# tired mistake/ can you help me solve it?



## a4patch (Oct 7, 2009)

Making soap while tired...I know I know BAD idea. Picked up a full amount of EO (16 oz) when I only use 10.7 in a 340 oz batch.....

So I now have SOME oil on surface. Not sure what oil missed the SAP process. Soap smells great.

I let it sit for two days.
1. Will any reabsorb?
2. salvageable?
3. What to do??
4. Suggestions.


----------



## Kalne (Oct 25, 2007)

The fragrance load is less than 5% so it should be fine. Stronger smelling than you are used to and I know EOs typically use less but I still think it will be okay.


----------



## MF-Alpines (Mar 29, 2010)

With that amount of eo still being less than 1 oz PPO, assuming the 340 oz is in oils only, it shouldn't be the eo causing the problem. Could you have measured an oil incorrectly or not used enough lye?


----------



## informative (Aug 24, 2012)

If I get an oily batch I sometimes just gently add stir in more lye - had one time where I poured it into an old blender and blended it on low and it thickened up very nicely - sort of speeds the mixing up. Tough to clean the blender afterward so don't use your "good kitchen food blender" if you try that. If you still see oils I'd pour them off into your oil saver jars (I keep jars in the kitchen you store all my leftover oils even bacon fats it all goes to soap better than clogging my drains).


----------



## a4patch (Oct 7, 2009)

MF Alpines I usually measure one day and mix the next. It could be off, but I knew right when I poured in the EO oils what I did wrong. I did cut the soap and it separated or I had pockets of extra oil in the finished product. I did go ahead and put it in the drying cabinet, I think it is functional but not marketable.

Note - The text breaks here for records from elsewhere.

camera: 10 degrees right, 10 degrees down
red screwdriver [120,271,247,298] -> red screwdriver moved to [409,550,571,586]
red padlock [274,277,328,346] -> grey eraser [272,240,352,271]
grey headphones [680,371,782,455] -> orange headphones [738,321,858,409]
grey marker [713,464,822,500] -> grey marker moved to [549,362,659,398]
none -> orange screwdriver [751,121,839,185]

Ray your blender advice sounds dangerous with raw soap and the used oil idea is just gross to me, no offense.


----------



## hsmomof4 (Oct 31, 2008)

I agree...blender idea not a good one. And if you have raw soap or lye in something that is not entirely glass or stainless steel (ie, if it's plastic at all) you should never use that for food again, as the residue is next to impossible to get off of the plastic. Pockets of oil and separation can be a problem, and it might not just be the extra EO. Have you zap tested the remaining soap?


----------



## informative (Aug 24, 2012)

I understand "blender bad" but I was frustrated with the batch and it actually came out really good after blending so I keep the old blender which was ready for discard anyway and will use it in a real pinch if I get an odd batch which doesn't want to saponify properly like that. That may have been the batch I added some borax and it boiled over and got my stove really clean (hehe). Sorry but my education in soapmaking has not been by the book.


----------



## a4patch (Oct 7, 2009)

Ray I sent you a PM. Please check your inbox.


----------



## hsmomof4 (Oct 31, 2008)

Peggy Sue,
as I mentioned above, if there were oil pockets in the center of your soap, that points to a different problem than just overdoing the EO. Like overheating. Ordinarily, the answer then is to rebatch it, including the oil that separated out. At the very least, you should check your soap to make sure that it is not lye heavy, but it wouldn't be a bad idea to rebatch it (especially since when it separates like that, you can have relatively lye heavy areas while other parts are ok) and add some extra oil if it zaps at all.


----------



## a4patch (Oct 7, 2009)

I am NEVER successful in rebatching. I know other people do it with great success, I am just not able to get it to work for me. It is a 340 oils oz batch. The mechanics are a nightmare. It is extra oil, no zap. I put 5 oz EXTRA EO into the batch while working TIRED.

Thanks for the "sound" advice that was offered.


----------